2)    Why are there so many starving people in our world?
3)    Why does God demand the death of so many innocent people in the Bible?
4)    Why does the Bible contain so much anti-scientific nonsense?
5)    Why is God such a huge proponent of slavery in the Bible?
6)    Why do bad things happen to good people?
7)    Why didn't any of Jesus' miracles in the Bible leave behind any evidence?
8)    How do we explain the fact that Jesus has never appeared to you?
9)    Why would Jesus want you to eat his body and drink his blood?
10) Why do Christians get divorced at the same rate as non-Christians?

Our temptation may be to immediately launch into an apologetic answer to each question.  I believe that a better approach would be to challenge the presuppositions behind the questions, presuppositions which are foreign to the worldview of the author.  With each question, the author assumes things that can only exist if God exists.
The first thing that a number of these questions assume is that there is an objective standard of morality.  The author appeals to the concept of innocence in numerous questions.  In his comments on question #2, he writes, “Why would God be worried about you getting a raise, while at the same time ignoring the prayers of these desperate, innocent little children?”  Question 3 is similar.  Perhaps the author has not considered that the concept of innocence depends upon an objective standard of morality, which has no place in an atheistic world.  How can someone or something be innocent if there is no transcendent law?  There must be absolute right and wrong in order to declare someone innocent or guilty.  The atheist has no objective source for right and wrong.

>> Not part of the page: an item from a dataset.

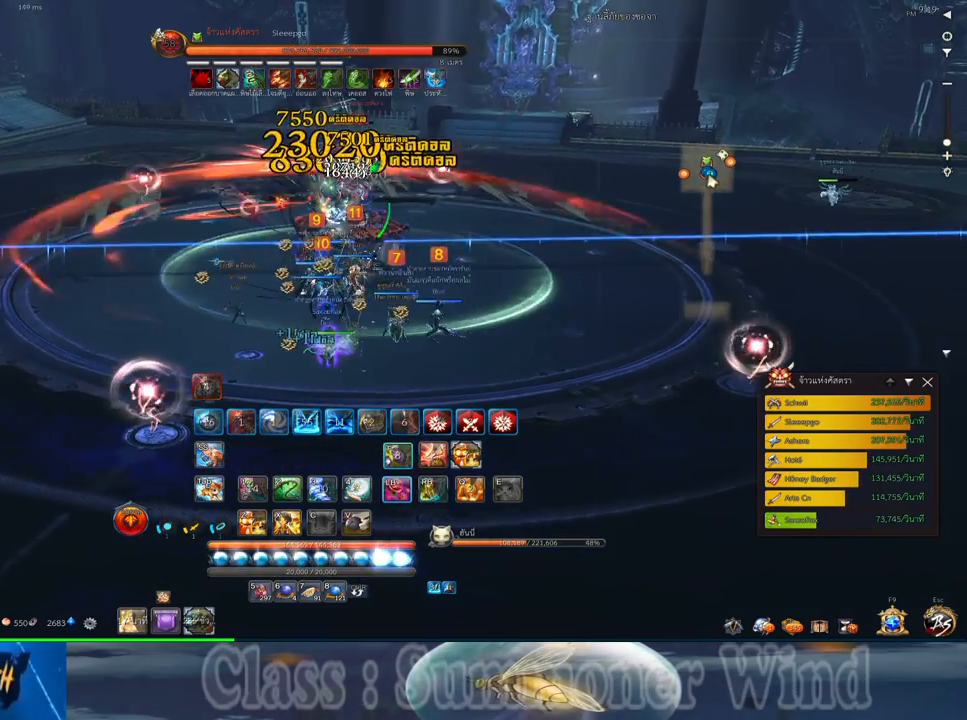
{"keys": ["2", "a"], "mouse": ["left", "right"], "events": [[33, "f", "down"], [33, "mouse_left", "down"], [33, "mouse_right", "down"], [150, "f", "up"], [150, "mouse_left", "up"], [150, "mouse_right", "up"], [200, "mouse_left", "down"], [250, "2", "down"], [250, "f", "down"], [250, "mouse_right", "down"], [283, "f", "up"], [317, "mouse_right", "up"], [350, "2", "up"], [350, "mouse_left", "up"], [417, "2", "down"], [417, "mouse_left", "down"], [417, "mouse_right", "down"]]}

Some atheists have argued that morality is a function of convention.  That is, morality consists of generally accepted principles that people have agreed upon over time.  For the sake of argument, let’s assume that is correct.  If that is the case, then what is right and wrong for one society might not be the same as right and wrong in another society.  And if that is the case, one society cannot impose its version of right and wrong upon another.  Morality is relative to a specific community.  This does not help the atheists argument against the biblical community.  This is because in the biblical community, there is no such thing as an innocent person (Rom 3:10-18), that is, this is an agreed upon principle of morality.  Therefore the author of the article, who is outside the biblical community, has no business imposing his sense of morality upon the biblical community.

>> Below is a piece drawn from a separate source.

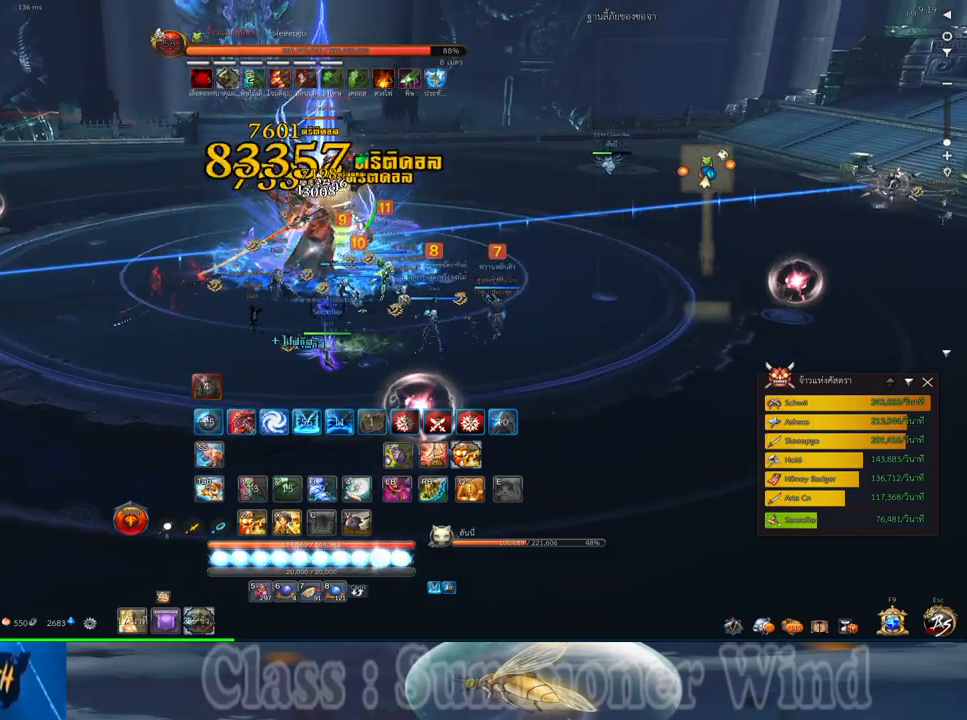
{"keys": [], "mouse": ["left", "right"], "events": [[17, "mouse_left", "down"], [17, "mouse_right", "down"], [50, "e", "up"], [117, "mouse_right", "up"], [150, "e", "down"], [150, "mouse_left", "up"], [183, "a", "up"], [217, "mouse_left", "down"], [217, "mouse_right", "down"], [267, "e", "up"], [333, "mouse_left", "up"], [333, "mouse_right", "up"], [350, "e", "down"], [433, "e", "up"], [433, "mouse_left", "down"], [433, "mouse_right", "down"]]}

This relativistic concept of morality would seem to completely absolve Nazi Germany of all their many atrocities.  After all, the mistreatment, ostracism, imprisonment, and murder of countless Jews were based upon generally agreed upon principles regarding the relative worth of Arians versus non-Arians.  Who are any of us to question moral principles that the Germans agreed upon among themselves?  And yet, modern atheists frequently use Nazi Germany as an example of pure evil inconsistent with the existence of a loving God.  They universally deplore the actions of the Germans, contrary to their own worldview.
Atheists may claim that morality is relative, but they cannot live that way.  There is inside of them an awareness of absolute right and wrong, which is why they naturally condemn those who violate that standard.  By posing questions that appeal to morality, the author of the article undermines his own worldview and assumes tenets of the worldview he seeks to disprove.  To the atheist, the material world is all that exists, and the material world cannot account for morality.  Only in a theistic world does absolute morality make any sense.
Next time we’ll discover other things assumed by the author that cannot exist in an atheistic world.  Until then consider that when unbelievers try to appeal to morality to dispute a theistic worldview, we should not allow them to borrow truths that only make sense in a theistic world.